======== Data supplied
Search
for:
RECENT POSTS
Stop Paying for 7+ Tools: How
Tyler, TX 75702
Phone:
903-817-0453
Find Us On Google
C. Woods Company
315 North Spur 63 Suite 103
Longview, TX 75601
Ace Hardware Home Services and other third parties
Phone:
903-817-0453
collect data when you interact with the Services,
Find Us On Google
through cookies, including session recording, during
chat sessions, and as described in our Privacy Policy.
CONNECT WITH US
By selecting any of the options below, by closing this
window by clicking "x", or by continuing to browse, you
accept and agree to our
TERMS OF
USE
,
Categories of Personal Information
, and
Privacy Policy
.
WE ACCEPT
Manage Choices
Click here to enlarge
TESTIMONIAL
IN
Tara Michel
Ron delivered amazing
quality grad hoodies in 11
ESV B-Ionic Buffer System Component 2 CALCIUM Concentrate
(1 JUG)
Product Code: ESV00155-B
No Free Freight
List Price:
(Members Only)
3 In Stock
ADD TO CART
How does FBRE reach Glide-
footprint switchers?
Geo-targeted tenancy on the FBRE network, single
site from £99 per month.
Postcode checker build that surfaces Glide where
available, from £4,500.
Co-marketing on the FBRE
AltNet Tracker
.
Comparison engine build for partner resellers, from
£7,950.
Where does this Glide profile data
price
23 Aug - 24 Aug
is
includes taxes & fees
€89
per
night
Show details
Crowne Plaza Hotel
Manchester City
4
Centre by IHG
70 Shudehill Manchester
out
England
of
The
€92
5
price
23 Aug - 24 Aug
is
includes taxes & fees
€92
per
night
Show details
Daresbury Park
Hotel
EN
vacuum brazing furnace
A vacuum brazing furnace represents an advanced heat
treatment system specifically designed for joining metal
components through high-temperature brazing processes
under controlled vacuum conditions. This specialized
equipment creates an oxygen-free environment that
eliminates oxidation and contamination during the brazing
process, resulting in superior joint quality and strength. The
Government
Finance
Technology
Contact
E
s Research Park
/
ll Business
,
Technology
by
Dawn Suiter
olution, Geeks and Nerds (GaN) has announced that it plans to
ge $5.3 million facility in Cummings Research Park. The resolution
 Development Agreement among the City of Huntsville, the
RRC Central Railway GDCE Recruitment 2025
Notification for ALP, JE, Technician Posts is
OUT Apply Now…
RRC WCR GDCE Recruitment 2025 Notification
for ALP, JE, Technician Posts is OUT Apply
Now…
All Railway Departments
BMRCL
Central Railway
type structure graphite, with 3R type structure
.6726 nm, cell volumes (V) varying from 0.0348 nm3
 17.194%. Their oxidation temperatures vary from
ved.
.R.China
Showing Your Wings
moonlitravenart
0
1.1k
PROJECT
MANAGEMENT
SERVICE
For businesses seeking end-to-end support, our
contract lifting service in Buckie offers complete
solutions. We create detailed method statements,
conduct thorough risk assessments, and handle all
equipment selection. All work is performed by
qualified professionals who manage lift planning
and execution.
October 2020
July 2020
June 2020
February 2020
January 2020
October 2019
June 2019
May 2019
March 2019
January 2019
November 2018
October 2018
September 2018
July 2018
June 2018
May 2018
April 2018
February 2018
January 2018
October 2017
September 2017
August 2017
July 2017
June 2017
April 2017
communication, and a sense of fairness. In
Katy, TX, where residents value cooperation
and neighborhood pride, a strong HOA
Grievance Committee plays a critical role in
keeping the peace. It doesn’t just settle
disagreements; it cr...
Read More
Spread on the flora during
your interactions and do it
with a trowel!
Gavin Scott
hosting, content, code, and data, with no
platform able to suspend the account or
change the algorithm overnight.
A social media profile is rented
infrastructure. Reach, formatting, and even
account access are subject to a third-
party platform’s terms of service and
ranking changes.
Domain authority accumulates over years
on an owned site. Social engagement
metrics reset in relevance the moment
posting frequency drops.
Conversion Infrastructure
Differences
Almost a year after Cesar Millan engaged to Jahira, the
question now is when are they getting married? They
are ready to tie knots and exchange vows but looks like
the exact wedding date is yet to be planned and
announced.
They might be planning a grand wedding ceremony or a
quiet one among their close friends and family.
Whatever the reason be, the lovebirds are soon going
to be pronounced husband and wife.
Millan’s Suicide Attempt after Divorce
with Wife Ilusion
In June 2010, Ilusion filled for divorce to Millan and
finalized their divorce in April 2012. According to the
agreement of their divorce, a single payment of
================
Search the data above for the word "that". Copy each line it is in.

Answer to this task
Postcode checker build that surfaces Glide where
equipment creates an oxygen-free environment that
olution, Geeks and Nerds (GaN) has announced that it plans to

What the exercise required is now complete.